Kythnos has more churches and chapels than most places its size. The island counts well over a hundred of them, scattered across its 100 square kilometers of hillside, coastline, and valley. The two main villages express different characters: Chora, the island capital, has the flat-roofed whitewash typical of the Cyclades, with a large Greek Orthodox church at its center; Dryopida, a few kilometers south, has tiled, pitched rooftops that give it an almost mainland look, and its own dense cluster of religious buildings, including the Byzantine-classified churches of Saint Minas and Saint Savvas. The annual cycle of saints' days — each church has its own — structures the island's social year as it has for centuries, with outdoor festivals accompanying the liturgical celebrations.
For much of the 20th century, Kythnos was economically marginal. The iron mines in Dryopida, worked from 1835 to around 1940, gave a generation of Kythnians a supplementary income, but the ore ran out and the population declined as young people left for Athens. The tourist boom that transformed the rest of the Cyclades largely bypassed the island until 1974, when the construction of a proper deep-water mole at the port of Merichas finally allowed ferryboats to dock reliably.
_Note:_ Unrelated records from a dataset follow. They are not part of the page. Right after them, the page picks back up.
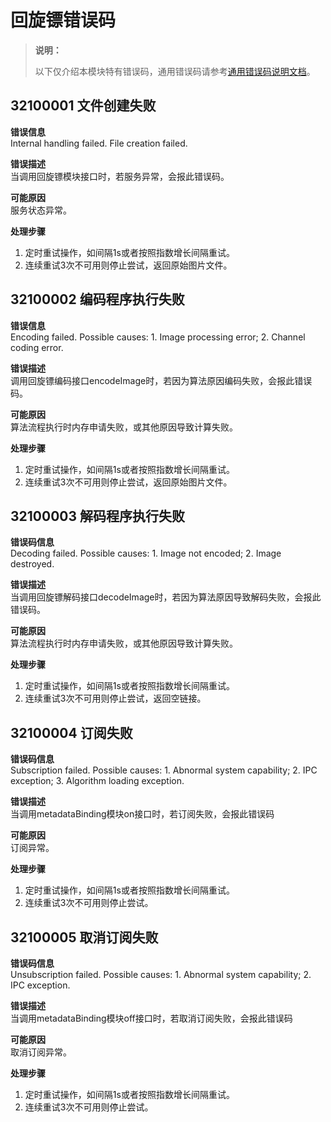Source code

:# 回旋镖错误码
<!--Kit: MultimodalAwarenessKit-->
<!--Subsystem: MultimodalAwareness-->
<!--Owner: @dilligencer-->
<!--SE: @zou_ye-->
<!--TSE: @judan-->

> **说明：**
>
> 以下仅介绍本模块特有错误码，通用错误码请参考[通用错误码说明文档](../errorcode-universal.md)。

## 32100001 文件创建失败  
**错误信息**  
Internal handling failed. File creation failed.  

**错误描述**  
当调用回旋镖模块接口时，若服务异常，会报此错误码。  

**可能原因**  
服务状态异常。  

**处理步骤**
1. 定时重试操作，如间隔1s或者按照指数增长间隔重试。  
2. 连续重试3次不可用则停止尝试，返回原始图片文件。  


## 32100002 编码程序执行失败  
**错误信息**  
Encoding failed. Possible causes: 1. Image processing error; 2. Channel coding error. 

**错误描述**  
调用回旋镖编码接口encodeImage时，若因为算法原因编码失败，会报此错误码。

**可能原因**  
算法流程执行时内存申请失败，或其他原因导致计算失败。  

**处理步骤**  
1. 定时重试操作，如间隔1s或者按照指数增长间隔重试。  
2. 连续重试3次不可用则停止尝试，返回原始图片文件。  

## 32100003 解码程序执行失败  
**错误码信息**  
Decoding failed. Possible causes: 1. Image not encoded; 2. Image destroyed. 

**错误描述**  
当调用回旋镖解码接口decodeImage时，若因为算法原因导致解码失败，会报此错误码。

**可能原因**  
算法流程执行时内存申请失败，或其他原因导致计算失败。  

**处理步骤**  
1. 定时重试操作，如间隔1s或者按照指数增长间隔重试。  
2. 连续重试3次不可用则停止尝试，返回空链接。  


## 32100004 订阅失败  
**错误码信息**  
Subscription failed. Possible causes: 1. Abnormal system capability; 2. IPC exception; 3. Algorithm loading exception. 

**错误描述**  
当调用metadataBinding模块on接口时，若订阅失败，会报此错误码  

**可能原因**  
订阅异常。  

**处理步骤**  
1. 定时重试操作，如间隔1s或者按照指数增长间隔重试。
2. 连续重试3次不可用则停止尝试。  

## 32100005 取消订阅失败  

**错误码信息**  
Unsubscription failed. Possible causes: 1. Abnormal system capability; 2. IPC exception. 

**错误描述**  
当调用metadataBinding模块off接口时，若取消订阅失败，会报此错误码  

**可能原因**  
取消订阅异常。  

**处理步骤**
1. 定时重试操作，如间隔1s或者按照指数增长间隔重试。
2. 连续重试3次不可用则停止尝试。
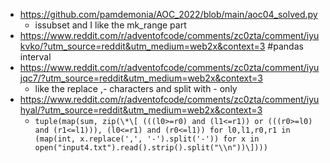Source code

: - https://github.com/pamdemonia/AOC_2022/blob/main/aoc04_solved.py
  - issubset and I like the mk_range part
- https://www.reddit.com/r/adventofcode/comments/zc0zta/comment/iyukvko/?utm_source=reddit&utm_medium=web2x&context=3 #pandas interval
- https://www.reddit.com/r/adventofcode/comments/zc0zta/comment/iyujqc7/?utm_source=reddit&utm_medium=web2x&context=3
  - like the replace ,- characters and split with - only
- https://www.reddit.com/r/adventofcode/comments/zc0zta/comment/iyuhyal/?utm_source=reddit&utm_medium=web2x&context=3
  - `tuple(map(sum, zip(\*\[ (((l0>=r0) and (l1<=r1)) or (((r0>=l0) and (r1<=l1))), (l0<=r1) and (r0<=l1)) for l0,l1,r0,r1 in (map(int, x.replace(',', '-').split('-')) for x in open("input4.txt").read().strip().split("\\n"))\])))`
What followed was quiet but real: a gradual recovery, vacation houses on remote coves, and — unexpectedly — a pioneering role in renewable energy. In 1982, Kythnos established what became Europe's first wind park. With solar water heaters on nearly every house and photovoltaic systems supplementing the grid, the island has been running energy experiments since before most of the world was paying attention.
Today the island sits comfortably between its past and a modest but genuine present. Chora (population around 560 at the 2011 census) and Dryopida (around 325) maintain their winding, stepped streets — too narrow for vehicles, designed for a pace of life measured in footsteps. More than 90 beaches ring the coastline, many still unreachable by road. The crescent isthmus of Kolona, where two beaches almost meet across a sliver of sand, is particular. In 2023, Kythnos opened its long-awaited Archaeological Museum in a restored schoolhouse in Chora, displaying finds from the ancient temple at Vryokastro — over 1,400 objects excavated from a 2,700-year-old sanctuary dedicated either to Hera or Aphrodite. And beneath Dryopida, Katafyki Cave — one of the largest in Greece — offers a different kind of encounter with the island's layered past.
Kythnos lies in the western Cyclades at approximately 37.38°N, 24.42°E, between the islands of Kea to the north and Serifos to the south. The island covers about 100 square kilometers with a coastline of roughly 100 km. From the air at 8,000–12,000 feet on a clear day, the elongated, hilly island is clearly distinguishable — drier and less green than the northern Aegean, with rocky ridges running roughly north-south. The highest peak, Mount Kakovolo, reaches 365 meters. Merichas, the main port on the western coast, is the most recognizable settlement from altitude. The nearest major airport is LGAV (Athens International Eleftherios Venizelos), approximately 70 km to the northwest. Kythnos has no airport; ferry connections from Lavrio and Piraeus take one to four hours.